Note however, that rheumatoid arthritis is not always symmetric: A sufferer can experience inflammation in one joint and not in its partner.

Secondary Symptoms of Rheumatoid Arthritis

In addition to symptoms such as joint pain, a person with rheumatoid arthritis may experience symptoms that most people wouldn’t associate with arthritis. Such symptoms may include:

  • fatigue
  • fever
  • dry eyes and mouth
  • loss of appetite
  • weight loss
  • color changes to toes or fingers
  • rheumatoid nodules.

Rheumatoid nodules are lumps that develop under the skin. They are painless and tend to appear on areas of the body where pressure is often exerted (such as on the elbows or heels).

Joint Deformation

Untreated, rheumatoid arthritis can cause joints to become severely deformed, especially the hands and feet. This deformation may be accompanied by a loss of mobility and joint flexibility. Early treatment intervention can slow the deterioration of the joints.

Rheumatoid Arthritis, the Immune System and Internal Organs

Rheumatoid arthritis can affect internal organs as well as the joints with inflammation spreading from the joints into the surrounding area. Because rheumatoid arthritis is a disease of the immune system, inflammation of the heart, lungs, eyes, skin or nerves may occur.

Lung or heart inflammation often manifests itself as chest pain. Heart muscle inflammation pain may vary in intensity, depending on body position; lying down or standing up will change pain intensity.
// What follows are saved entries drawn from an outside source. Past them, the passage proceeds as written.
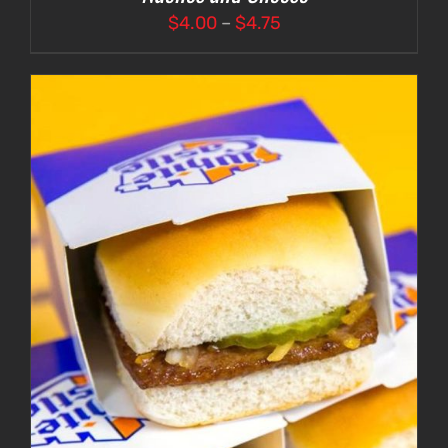
Price
$
4.00
–
$
4.75
range:
$4.00
through
$4.75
Lung inflammation pain may be accompanied by coughing, and rheumatoid nodules can develop in the lungs.


A rare symptom of rheumatoid arthritis is vasculitis, the inflammation of the blood vessels. Vasculitis can reduce the blood supply to tissues and cause organ damage, cell death and strokes. It requires prompt medical attention.

Diagnosing Rheumatoid Arthritis

During the initial diagnosis for possible rheumatoid arthritis, the doctor will ask many questions. Expect to explain where you experience joint pain, how long you have had the symptoms and whether there is a history of arthritis in your family. Your doctor will physically examine affected joints, noting mobility, swelling and signs of redness.

X-rays may be used to determine whether any damage has been done to the joints. An x-ray also offers clues to the type of arthritis, as the damage done by osteoarthritis is noticeably different from rheumatoid arthritis damage.

Blood tests are used to detect a specific antibody in the blood called rheumatoid factor. Eighty percent of people with rheumatoid arthritis have this antibody in their bloodstream. Its presence does not automatically signify rheumatoid arthritis, but it does suggest the possibility.

A synovial fluid analysis may also be ordered. This test involves drawing synovial fluid out of the joint to test it for bacteria, abnormal enzymes, blood and other substances. The area where the needle is inserted is first numbed with a local anesthetic.